Since retiring, Allen joined the Board of Trustees of the Connecticut Chapter of The Nature Conservancy, becoming a vice chairman and chairman. He serves on the Board of Trustees of the Lyme Academy of Fine Arts, the board of American Friends of IDC (Interdisciplinary Center Herzliya, Israel’s only non-state-supported university), and was a board member of Business for Diplomatic Action, an organization dedicated to promoting positive perceptions of America globally through public diplomacy.
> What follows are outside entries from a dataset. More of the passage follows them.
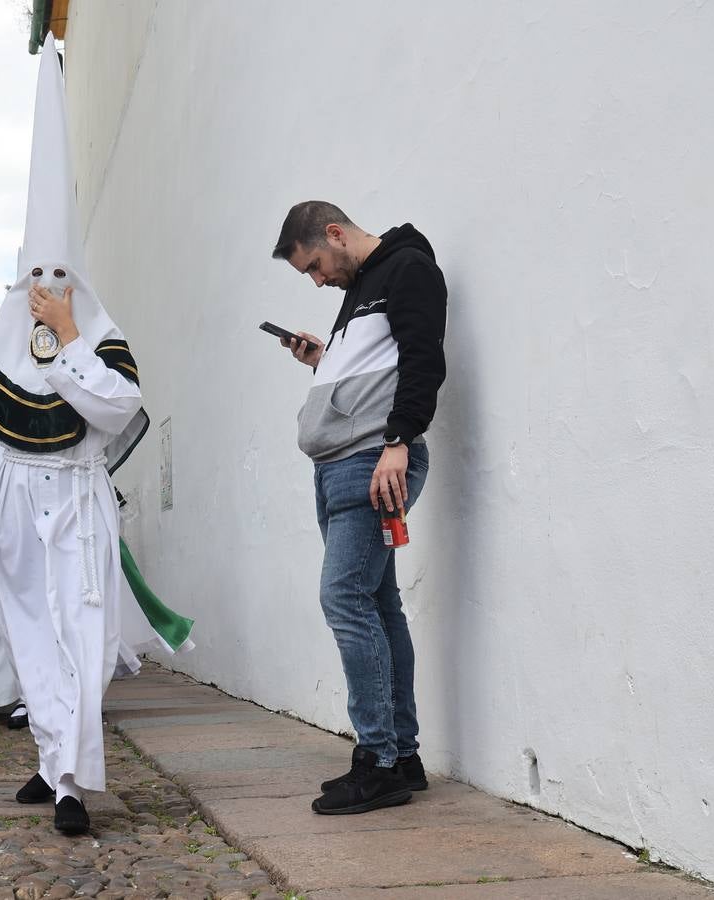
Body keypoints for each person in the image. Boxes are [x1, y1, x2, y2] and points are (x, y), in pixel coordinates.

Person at [0, 38, 150, 836]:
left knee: (85, 637)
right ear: (19, 282)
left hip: (80, 503)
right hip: (17, 505)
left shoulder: (100, 342)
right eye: (36, 279)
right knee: (32, 642)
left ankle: (67, 772)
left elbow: (115, 409)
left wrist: (72, 335)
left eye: (62, 276)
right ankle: (60, 767)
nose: (47, 292)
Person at [270, 200, 447, 815]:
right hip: (343, 467)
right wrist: (326, 360)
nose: (318, 280)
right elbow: (380, 366)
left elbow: (424, 361)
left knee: (343, 597)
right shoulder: (361, 293)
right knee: (377, 602)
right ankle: (402, 755)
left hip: (373, 462)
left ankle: (379, 762)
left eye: (316, 265)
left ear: (336, 234)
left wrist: (398, 442)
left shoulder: (407, 270)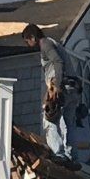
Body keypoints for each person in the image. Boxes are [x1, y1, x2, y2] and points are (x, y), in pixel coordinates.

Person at [24, 23, 78, 162]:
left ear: (33, 37)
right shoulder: (54, 43)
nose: (28, 45)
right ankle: (72, 157)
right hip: (73, 87)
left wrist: (58, 86)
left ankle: (59, 154)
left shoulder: (45, 44)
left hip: (62, 86)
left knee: (49, 119)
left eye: (27, 41)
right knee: (69, 123)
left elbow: (58, 62)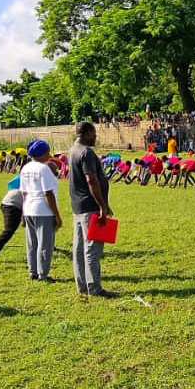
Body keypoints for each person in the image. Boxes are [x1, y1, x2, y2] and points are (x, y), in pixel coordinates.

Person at [68, 122, 115, 297]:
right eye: (94, 133)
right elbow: (91, 180)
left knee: (79, 248)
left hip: (78, 206)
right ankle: (95, 288)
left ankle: (82, 286)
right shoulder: (86, 152)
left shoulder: (72, 150)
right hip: (90, 206)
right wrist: (102, 206)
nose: (95, 136)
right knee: (92, 249)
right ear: (87, 133)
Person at [20, 140, 62, 282]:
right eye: (47, 152)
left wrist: (22, 214)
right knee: (45, 244)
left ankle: (32, 271)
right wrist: (57, 215)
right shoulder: (43, 169)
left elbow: (23, 193)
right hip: (43, 210)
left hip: (29, 209)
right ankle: (43, 274)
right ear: (42, 153)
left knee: (32, 243)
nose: (49, 155)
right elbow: (48, 194)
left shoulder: (25, 168)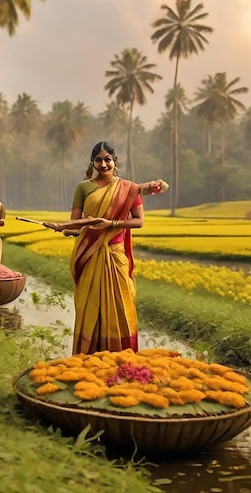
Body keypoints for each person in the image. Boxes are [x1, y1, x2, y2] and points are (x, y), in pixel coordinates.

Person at [44, 141, 167, 356]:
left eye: (107, 159)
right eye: (98, 160)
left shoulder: (129, 188)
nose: (103, 164)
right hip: (89, 257)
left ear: (115, 161)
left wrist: (111, 224)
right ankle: (88, 356)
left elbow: (139, 222)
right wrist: (62, 227)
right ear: (92, 162)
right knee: (90, 307)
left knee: (120, 306)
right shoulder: (83, 187)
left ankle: (122, 357)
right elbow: (76, 223)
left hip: (115, 256)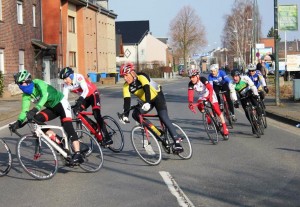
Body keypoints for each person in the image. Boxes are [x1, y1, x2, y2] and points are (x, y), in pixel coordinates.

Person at [10, 69, 84, 164]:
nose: (20, 86)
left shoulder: (38, 83)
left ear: (27, 81)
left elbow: (45, 96)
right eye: (18, 84)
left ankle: (78, 154)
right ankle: (58, 140)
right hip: (52, 109)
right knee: (36, 119)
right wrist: (18, 122)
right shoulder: (26, 95)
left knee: (68, 127)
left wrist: (35, 109)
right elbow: (24, 111)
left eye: (21, 83)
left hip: (61, 104)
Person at [119, 62, 184, 152]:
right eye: (123, 76)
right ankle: (157, 132)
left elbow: (147, 89)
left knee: (163, 116)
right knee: (136, 114)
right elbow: (127, 100)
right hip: (146, 101)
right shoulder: (126, 86)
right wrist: (126, 115)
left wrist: (148, 102)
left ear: (132, 73)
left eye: (126, 75)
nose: (125, 78)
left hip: (157, 96)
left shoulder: (141, 76)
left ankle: (177, 141)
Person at [59, 67, 113, 146]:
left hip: (93, 94)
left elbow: (86, 90)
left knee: (96, 114)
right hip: (85, 98)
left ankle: (108, 137)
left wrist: (80, 100)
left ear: (70, 76)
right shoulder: (66, 85)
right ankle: (94, 127)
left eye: (65, 78)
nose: (64, 81)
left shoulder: (78, 77)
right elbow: (64, 98)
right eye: (63, 79)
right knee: (76, 111)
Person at [187, 68, 229, 137]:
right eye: (190, 77)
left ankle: (225, 127)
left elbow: (210, 88)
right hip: (202, 96)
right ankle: (208, 116)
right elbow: (190, 95)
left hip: (210, 93)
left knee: (217, 110)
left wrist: (210, 97)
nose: (191, 79)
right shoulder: (191, 84)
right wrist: (190, 103)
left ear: (197, 76)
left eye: (193, 77)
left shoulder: (202, 79)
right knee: (199, 106)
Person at [230, 69, 262, 134]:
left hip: (250, 92)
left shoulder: (245, 78)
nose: (235, 78)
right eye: (233, 76)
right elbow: (232, 93)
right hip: (242, 96)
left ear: (239, 76)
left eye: (236, 76)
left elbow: (252, 86)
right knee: (247, 112)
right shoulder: (231, 83)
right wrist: (235, 101)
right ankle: (253, 125)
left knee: (256, 104)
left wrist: (256, 94)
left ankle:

He has been a consultant to the Democratic National Committee and the U.S. State Department, and is a marketing and communications advisor to a variety of business and philanthropic organizations.
Finally, Allen has written a book entitled Funny Business: Moguls, Mobsters, Megastars and the Mad, Mad World of the Ad Game, published in 2006 — a collection of humorous stories from his experiences in the world of advertising and business.
Allen was born March 14, 1939 in New York City and graduated from Columbia College. He served in the U.S. Naval Air Reserve, taught at Brooklyn College, and worked as a copywriter at J.B. Rundle Advertising, a business-to-business agency, before joining BBDO.
He is married, has four children, three grandchildren, many grandpups, grandcats, and a wide variety of feathered and reptilian others. He divides his time between Lyme, Connecticut, New York City, Park City, Utah and traveling, as he put it, to the many places he has been but never seen.